## Directive
Show every line in the listing below that contains the word "Price".

----- Input data

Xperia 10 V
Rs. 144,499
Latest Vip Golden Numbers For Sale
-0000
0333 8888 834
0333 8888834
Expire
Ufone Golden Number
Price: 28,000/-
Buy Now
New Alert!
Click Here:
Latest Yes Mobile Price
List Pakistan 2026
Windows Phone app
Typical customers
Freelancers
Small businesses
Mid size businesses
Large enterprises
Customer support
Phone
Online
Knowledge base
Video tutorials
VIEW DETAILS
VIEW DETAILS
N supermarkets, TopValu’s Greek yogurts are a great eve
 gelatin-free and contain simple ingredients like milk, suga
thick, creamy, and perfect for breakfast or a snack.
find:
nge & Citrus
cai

----------
----- Input data

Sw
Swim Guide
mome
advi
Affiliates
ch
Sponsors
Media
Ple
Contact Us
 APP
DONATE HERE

----------

## Solution to this task
Price: 28,000/-
Latest Yes Mobile Price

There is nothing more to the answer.